» What to do: Reproduce each item below word for word, with no changes.

··········

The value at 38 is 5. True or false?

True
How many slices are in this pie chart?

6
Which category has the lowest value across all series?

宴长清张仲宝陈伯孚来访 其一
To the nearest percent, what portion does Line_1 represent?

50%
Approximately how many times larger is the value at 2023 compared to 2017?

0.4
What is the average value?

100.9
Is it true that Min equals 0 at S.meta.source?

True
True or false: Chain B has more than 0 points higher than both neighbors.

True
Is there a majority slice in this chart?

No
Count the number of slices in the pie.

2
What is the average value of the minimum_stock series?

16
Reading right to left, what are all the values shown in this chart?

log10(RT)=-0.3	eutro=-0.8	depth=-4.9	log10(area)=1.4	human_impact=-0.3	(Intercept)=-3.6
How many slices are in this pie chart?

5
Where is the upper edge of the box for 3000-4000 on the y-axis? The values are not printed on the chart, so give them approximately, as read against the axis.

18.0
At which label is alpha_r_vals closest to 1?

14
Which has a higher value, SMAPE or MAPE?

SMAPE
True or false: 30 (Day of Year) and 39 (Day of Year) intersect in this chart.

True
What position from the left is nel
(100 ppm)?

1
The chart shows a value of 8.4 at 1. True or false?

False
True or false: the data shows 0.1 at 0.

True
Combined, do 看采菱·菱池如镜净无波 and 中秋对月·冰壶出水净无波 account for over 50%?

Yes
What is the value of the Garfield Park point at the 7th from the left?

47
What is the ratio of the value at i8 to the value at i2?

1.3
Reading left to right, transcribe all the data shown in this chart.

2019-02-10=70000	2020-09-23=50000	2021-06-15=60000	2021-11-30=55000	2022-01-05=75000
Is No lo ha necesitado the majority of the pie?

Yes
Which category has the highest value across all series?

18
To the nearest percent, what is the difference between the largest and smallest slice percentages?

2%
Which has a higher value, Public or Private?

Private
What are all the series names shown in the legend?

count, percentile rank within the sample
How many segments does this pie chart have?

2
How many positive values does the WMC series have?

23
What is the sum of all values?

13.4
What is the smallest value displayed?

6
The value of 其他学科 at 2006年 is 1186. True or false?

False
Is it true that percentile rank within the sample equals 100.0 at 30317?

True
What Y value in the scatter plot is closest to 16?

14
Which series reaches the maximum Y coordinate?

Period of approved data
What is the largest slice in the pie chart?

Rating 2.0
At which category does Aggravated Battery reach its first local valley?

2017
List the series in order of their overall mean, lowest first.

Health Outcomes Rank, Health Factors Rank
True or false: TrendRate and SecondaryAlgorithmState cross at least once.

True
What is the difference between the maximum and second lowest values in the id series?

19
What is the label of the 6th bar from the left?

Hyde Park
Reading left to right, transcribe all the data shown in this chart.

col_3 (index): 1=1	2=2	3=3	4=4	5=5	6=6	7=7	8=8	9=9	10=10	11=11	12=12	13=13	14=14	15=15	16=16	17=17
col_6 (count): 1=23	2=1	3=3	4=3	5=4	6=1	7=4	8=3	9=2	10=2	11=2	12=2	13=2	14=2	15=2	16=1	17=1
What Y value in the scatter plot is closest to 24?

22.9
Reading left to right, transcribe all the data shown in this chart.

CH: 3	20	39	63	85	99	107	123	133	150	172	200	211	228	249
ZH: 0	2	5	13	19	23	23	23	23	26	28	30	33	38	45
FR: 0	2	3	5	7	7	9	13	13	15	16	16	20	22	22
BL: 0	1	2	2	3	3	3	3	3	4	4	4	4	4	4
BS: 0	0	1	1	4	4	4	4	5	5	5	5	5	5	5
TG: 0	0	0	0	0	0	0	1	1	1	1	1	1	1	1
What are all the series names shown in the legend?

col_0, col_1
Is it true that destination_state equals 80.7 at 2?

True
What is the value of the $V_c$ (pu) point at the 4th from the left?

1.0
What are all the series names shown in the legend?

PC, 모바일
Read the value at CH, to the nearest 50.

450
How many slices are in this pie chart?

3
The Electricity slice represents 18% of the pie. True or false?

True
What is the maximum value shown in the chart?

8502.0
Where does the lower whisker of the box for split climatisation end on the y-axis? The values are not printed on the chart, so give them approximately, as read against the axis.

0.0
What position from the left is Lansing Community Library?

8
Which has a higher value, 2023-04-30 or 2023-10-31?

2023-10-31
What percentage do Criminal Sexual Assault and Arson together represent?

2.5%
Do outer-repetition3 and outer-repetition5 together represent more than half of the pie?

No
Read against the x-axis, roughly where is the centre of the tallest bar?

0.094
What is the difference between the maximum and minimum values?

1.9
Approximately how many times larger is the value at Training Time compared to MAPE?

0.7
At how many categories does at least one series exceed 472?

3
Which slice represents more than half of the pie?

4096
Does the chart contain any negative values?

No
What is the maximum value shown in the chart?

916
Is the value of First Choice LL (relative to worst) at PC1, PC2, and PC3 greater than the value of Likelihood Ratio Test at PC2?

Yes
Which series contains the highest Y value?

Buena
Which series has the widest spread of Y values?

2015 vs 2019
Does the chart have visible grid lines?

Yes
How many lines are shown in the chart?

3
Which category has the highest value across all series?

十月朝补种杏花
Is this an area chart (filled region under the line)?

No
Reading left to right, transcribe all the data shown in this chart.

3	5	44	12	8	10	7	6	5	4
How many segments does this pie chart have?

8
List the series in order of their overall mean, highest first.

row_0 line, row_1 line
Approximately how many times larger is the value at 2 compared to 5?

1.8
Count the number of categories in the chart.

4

··········

» Task solution:
The value at 38 is 5. True or false?

True
How many slices are in this pie chart?

6
Which category has the lowest value across all series?

宴长清张仲宝陈伯孚来访 其一
To the nearest percent, what portion does Line_1 represent?

50%
Approximately how many times larger is the value at 2023 compared to 2017?

0.4
What is the average value?

100.9
Is it true that Min equals 0 at S.meta.source?

True
True or false: Chain B has more than 0 points higher than both neighbors.

True
Is there a majority slice in this chart?

No
Count the number of slices in the pie.

2
What is the average value of the minimum_stock series?

16
Reading right to left, what are all the values shown in this chart?

log10(RT)=-0.3	eutro=-0.8	depth=-4.9	log10(area)=1.4	human_impact=-0.3	(Intercept)=-3.6
How many slices are in this pie chart?

5
Where is the upper edge of the box for 3000-4000 on the y-axis? The values are not printed on the chart, so give them approximately, as read against the axis.

18.0
At which label is alpha_r_vals closest to 1?

14
Which has a higher value, SMAPE or MAPE?

SMAPE
True or false: 30 (Day of Year) and 39 (Day of Year) intersect in this chart.

True
What position from the left is nel
(100 ppm)?

1
The chart shows a value of 8.4 at 1. True or false?

False
True or false: the data shows 0.1 at 0.

True
Combined, do 看采菱·菱池如镜净无波 and 中秋对月·冰壶出水净无波 account for over 50%?

Yes
What is the value of the Garfield Park point at the 7th from the left?

47
What is the ratio of the value at i8 to the value at i2?

1.3
Reading left to right, transcribe all the data shown in this chart.

2019-02-10=70000	2020-09-23=50000	2021-06-15=60000	2021-11-30=55000	2022-01-05=75000
Is No lo ha necesitado the majority of the pie?

Yes
Which category has the highest value across all series?

18
To the nearest percent, what is the difference between the largest and smallest slice percentages?

2%
Which has a higher value, Public or Private?

Private
What are all the series names shown in the legend?

count, percentile rank within the sample
How many segments does this pie chart have?

2
How many positive values does the WMC series have?

23
What is the sum of all values?

13.4
What is the smallest value displayed?

6
The value of 其他学科 at 2006年 is 1186. True or false?

False
Is it true that percentile rank within the sample equals 100.0 at 30317?

True
What Y value in the scatter plot is closest to 16?

14
Which series reaches the maximum Y coordinate?

Period of approved data
What is the largest slice in the pie chart?

Rating 2.0
At which category does Aggravated Battery reach its first local valley?

2017
List the series in order of their overall mean, lowest first.

Health Outcomes Rank, Health Factors Rank
True or false: TrendRate and SecondaryAlgorithmState cross at least once.

True
What is the difference between the maximum and second lowest values in the id series?

19
What is the label of the 6th bar from the left?

Hyde Park
Reading left to right, transcribe all the data shown in this chart.

col_3 (index): 1=1	2=2	3=3	4=4	5=5	6=6	7=7	8=8	9=9	10=10	11=11	12=12	13=13	14=14	15=15	16=16	17=17
col_6 (count): 1=23	2=1	3=3	4=3	5=4	6=1	7=4	8=3	9=2	10=2	11=2	12=2	13=2	14=2	15=2	16=1	17=1
What Y value in the scatter plot is closest to 24?

22.9
Reading left to right, transcribe all the data shown in this chart.

CH: 3	20	39	63	85	99	107	123	133	150	172	200	211	228	249
ZH: 0	2	5	13	19	23	23	23	23	26	28	30	33	38	45
FR: 0	2	3	5	7	7	9	13	13	15	16	16	20	22	22
BL: 0	1	2	2	3	3	3	3	3	4	4	4	4	4	4
BS: 0	0	1	1	4	4	4	4	5	5	5	5	5	5	5
TG: 0	0	0	0	0	0	0	1	1	1	1	1	1	1	1
What are all the series names shown in the legend?

col_0, col_1
Is it true that destination_state equals 80.7 at 2?

True
What is the value of the $V_c$ (pu) point at the 4th from the left?

1.0
What are all the series names shown in the legend?

PC, 모바일
Read the value at CH, to the nearest 50.

450
How many slices are in this pie chart?

3
The Electricity slice represents 18% of the pie. True or false?

True
What is the maximum value shown in the chart?

8502.0
Where does the lower whisker of the box for split climatisation end on the y-axis? The values are not printed on the chart, so give them approximately, as read against the axis.

0.0
What position from the left is Lansing Community Library?

8
Which has a higher value, 2023-04-30 or 2023-10-31?

2023-10-31
What percentage do Criminal Sexual Assault and Arson together represent?

2.5%
Do outer-repetition3 and outer-repetition5 together represent more than half of the pie?

No
Read against the x-axis, roughly where is the centre of the tallest bar?

0.094
What is the difference between the maximum and minimum values?

1.9
Approximately how many times larger is the value at Training Time compared to MAPE?

0.7
At how many categories does at least one series exceed 472?

3
Which slice represents more than half of the pie?

4096
Does the chart contain any negative values?

No
What is the maximum value shown in the chart?

916
Is the value of First Choice LL (relative to worst) at PC1, PC2, and PC3 greater than the value of Likelihood Ratio Test at PC2?

Yes
Which series contains the highest Y value?

Buena
Which series has the widest spread of Y values?

2015 vs 2019
Does the chart have visible grid lines?

Yes
How many lines are shown in the chart?

3
Which category has the highest value across all series?

十月朝补种杏花
Is this an area chart (filled region under the line)?

No
Reading left to right, transcribe all the data shown in this chart.

3	5	44	12	8	10	7	6	5	4
How many segments does this pie chart have?

8
List the series in order of their overall mean, highest first.

row_0 line, row_1 line
Approximately how many times larger is the value at 2 compared to 5?

1.8
Count the number of categories in the chart.

4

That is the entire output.